Our approach consistently outperforms existing methods in dynamic video reshooting, achieving leading performance across video quality, temporal consistency, camera accuracy, and view synchronization metrics.
| Method | VBench Quality | Temporal | Camera Accuracy | View Synchronization | ||||||||
|---|---|---|---|---|---|---|---|---|---|---|---|---|
| Aesthetic ↑ | Imaging ↑ | Flickering ↑ | Smoothness ↑ | Subject ↑ | Background ↑ | CLIP-F ↑ | RotErr ↓ | TransErr ↓ | Mat.Pix ↑ | FVD-V ↓ | CLIP-V ↑ | |
| TrajectoryCrafter (49 frames) | 52.69 | 59.67 | 96.97 | 99.03 | 93.78 | 95.13 | 98.80 | 2.26 | 3.03 | 1851.80 | 582.56 | 92.40 |
| Ours (49 frames) | 52.72 | 57.81 | 97.43 | 99.24 | 95.09 | 95.62 | 99.01 | 2.61 | 2.73 | 2737.65 | 488.22 | 94.96 |
| ReCamMaster | 48.71 | 52.61 | 97.57 | 99.26 | 88.57 | 90.65 | 98.49 | 11.29 | 19.59 | 1314.00 | 732.52 | 88.91 |
| Ex4D | 49.72 | 55.76 | 97.46 | 99.08 | 91.51 | 94.78 | 98.94 | 3.94 | 4.21 | 2188.98 | 685.63 | 89.77 |
| Ours | 52.85 | 58.64 | 97.37 | 99.21 | 93.43 | 95.24 | 99.03 | 2.76 | 4.23 | 2720.83 | 586.24 | 93.16 |
Bold + underline = best in group. ↑ higher is better, ↓ lower is better.
We ablate core architectural and training choices. Our baseline uses a black anchor background, token concatenation through self-attention, and monocular videos without augmentations.
Figure 4. Qualitative ablation on a complex scene with moving smoke and colored lighting. The Synthetic Data Only model fails to capture dynamic smoke. The Cross-Attention model loses fine source details (saxophone texture) and struggles with anchor alignment. Our full model faithfully tracks the anchor while preserving high-fidelity textures and complex dynamics.
| Method | RotErr ↓ | TransErr ↓ | Mat.Pix ↑ | FVD-V ↓ | CLIP-V ↑ |
|---|---|---|---|---|---|
| Baseline (w/ self-attn) | 3.27 | 4.92 | 2636 | 595.39 | 92.94 |
| — Source Video | 4.82 | 11.65 | 226 | 662.09 | 89.97 |
| + Gaussian Noise in Latent | 2.81 | 5.05 | 2586 | 605.93 | 91.70 |
| + 3D Noise in Anchor | 2.49 | 4.95 | 2624 | 598.67 | 92.88 |
| w/ Cross-Attention | 3.53 | 4.31 | 1766 | 626.37 | 91.64 |
| + Auxiliary Loss | 2.76 | 4.98 | 2627 | 562.94 | 92.93 |
| + LoRA | 2.85 | 4.17 | 2615 | 578.91 | 92.98 |
| + Random Query | 3.36 | 4.52 | 2618 | 571.74 | 92.83 |
| + Fluorescent Background Anchor | 3.16 | 4.78 | 2627 | 571.06 | 92.68 |
| w/ Synthetic Data (Syn) | 3.70 | 5.04 | 1746 | 608.03 | 91.86 |
| w/ Monocular Videos (Ours) | 2.76 | 4.23 | 2720 | 586.24 | 93.16 |
| Ours + Syn | 3.36 | 3.66 | 2577 | 587.91 | 92.64 |
Bold + underline = best per column. ↑ higher is better, ↓ lower is better.

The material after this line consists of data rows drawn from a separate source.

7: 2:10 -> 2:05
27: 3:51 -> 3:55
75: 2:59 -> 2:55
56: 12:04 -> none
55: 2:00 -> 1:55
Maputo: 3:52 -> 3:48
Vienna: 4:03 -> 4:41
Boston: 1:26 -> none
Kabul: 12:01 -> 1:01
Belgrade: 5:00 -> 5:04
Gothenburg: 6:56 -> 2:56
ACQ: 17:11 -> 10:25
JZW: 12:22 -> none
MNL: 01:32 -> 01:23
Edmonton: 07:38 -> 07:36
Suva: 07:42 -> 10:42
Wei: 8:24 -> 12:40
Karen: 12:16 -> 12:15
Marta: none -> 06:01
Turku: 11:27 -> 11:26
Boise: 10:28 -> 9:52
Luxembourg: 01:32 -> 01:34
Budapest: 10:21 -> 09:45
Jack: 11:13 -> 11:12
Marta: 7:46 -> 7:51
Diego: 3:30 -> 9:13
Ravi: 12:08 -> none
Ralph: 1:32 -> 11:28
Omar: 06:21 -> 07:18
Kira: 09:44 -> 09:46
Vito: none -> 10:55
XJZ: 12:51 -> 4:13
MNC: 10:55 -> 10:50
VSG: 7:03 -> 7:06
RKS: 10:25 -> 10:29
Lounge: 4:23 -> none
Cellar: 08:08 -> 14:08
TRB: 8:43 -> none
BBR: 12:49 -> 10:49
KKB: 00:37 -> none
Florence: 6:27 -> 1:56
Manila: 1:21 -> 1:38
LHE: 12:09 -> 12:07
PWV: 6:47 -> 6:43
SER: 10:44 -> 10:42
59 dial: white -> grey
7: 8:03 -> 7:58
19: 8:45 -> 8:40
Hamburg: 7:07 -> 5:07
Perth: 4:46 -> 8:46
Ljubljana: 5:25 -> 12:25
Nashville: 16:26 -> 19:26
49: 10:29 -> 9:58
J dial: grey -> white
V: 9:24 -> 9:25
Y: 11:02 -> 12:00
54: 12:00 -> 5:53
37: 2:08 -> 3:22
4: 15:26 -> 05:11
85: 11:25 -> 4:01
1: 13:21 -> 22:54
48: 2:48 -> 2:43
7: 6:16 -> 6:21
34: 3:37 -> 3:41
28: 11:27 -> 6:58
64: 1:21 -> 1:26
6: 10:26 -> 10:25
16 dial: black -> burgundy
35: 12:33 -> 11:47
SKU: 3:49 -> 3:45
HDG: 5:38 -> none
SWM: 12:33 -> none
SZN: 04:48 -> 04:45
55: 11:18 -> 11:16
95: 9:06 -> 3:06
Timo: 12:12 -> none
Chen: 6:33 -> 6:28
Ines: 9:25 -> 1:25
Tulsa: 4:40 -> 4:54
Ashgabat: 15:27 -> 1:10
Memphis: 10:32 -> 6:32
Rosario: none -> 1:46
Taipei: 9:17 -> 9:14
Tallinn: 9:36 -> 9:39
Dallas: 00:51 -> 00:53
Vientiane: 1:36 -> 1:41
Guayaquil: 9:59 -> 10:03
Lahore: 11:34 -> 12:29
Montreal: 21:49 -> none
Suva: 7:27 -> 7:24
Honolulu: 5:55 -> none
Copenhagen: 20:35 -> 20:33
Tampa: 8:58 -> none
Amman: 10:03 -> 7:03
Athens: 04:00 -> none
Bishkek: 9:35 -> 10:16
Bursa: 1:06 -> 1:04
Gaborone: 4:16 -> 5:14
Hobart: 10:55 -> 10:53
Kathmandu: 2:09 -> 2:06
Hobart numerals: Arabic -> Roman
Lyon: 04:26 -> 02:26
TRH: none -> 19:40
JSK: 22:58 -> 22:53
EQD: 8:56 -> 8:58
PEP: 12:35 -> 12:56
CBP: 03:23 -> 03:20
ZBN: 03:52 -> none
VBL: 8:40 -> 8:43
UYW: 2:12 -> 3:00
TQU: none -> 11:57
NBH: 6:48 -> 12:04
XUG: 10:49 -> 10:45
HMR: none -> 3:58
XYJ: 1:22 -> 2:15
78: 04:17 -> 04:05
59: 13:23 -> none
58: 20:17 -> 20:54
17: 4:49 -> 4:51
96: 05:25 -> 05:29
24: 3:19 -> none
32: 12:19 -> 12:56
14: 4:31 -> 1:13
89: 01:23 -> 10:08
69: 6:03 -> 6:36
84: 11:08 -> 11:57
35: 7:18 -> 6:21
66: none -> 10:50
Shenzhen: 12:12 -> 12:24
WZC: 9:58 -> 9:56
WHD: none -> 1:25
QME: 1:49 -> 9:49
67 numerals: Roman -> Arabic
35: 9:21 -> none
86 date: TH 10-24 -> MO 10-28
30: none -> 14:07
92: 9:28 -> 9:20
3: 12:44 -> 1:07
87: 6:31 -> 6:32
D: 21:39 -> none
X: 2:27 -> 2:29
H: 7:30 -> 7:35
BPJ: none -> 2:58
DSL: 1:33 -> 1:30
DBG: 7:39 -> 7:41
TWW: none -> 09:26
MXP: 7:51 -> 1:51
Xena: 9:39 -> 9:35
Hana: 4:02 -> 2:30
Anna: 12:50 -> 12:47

@article{paliwal2026reshootanything,
title = {Reshoot-Anything: A Self-Supervised Model for In-the-Wild Video Reshooting},
author = {Paliwal, Avinash and Iyer, Adithya and Yadav, Shivin and Afridi, Muhammad Ali and Harikumar, Midhun},
journal = {arXiv preprint arXiv:2604.21776},
year = {2026},
url = {https://arxiv.org/abs/2604.21776}
}
We'd like to thank the members of Morphic for compute resources and motivation, and Dharmesh Kakadia and Isaac Wang for reviewing the paper.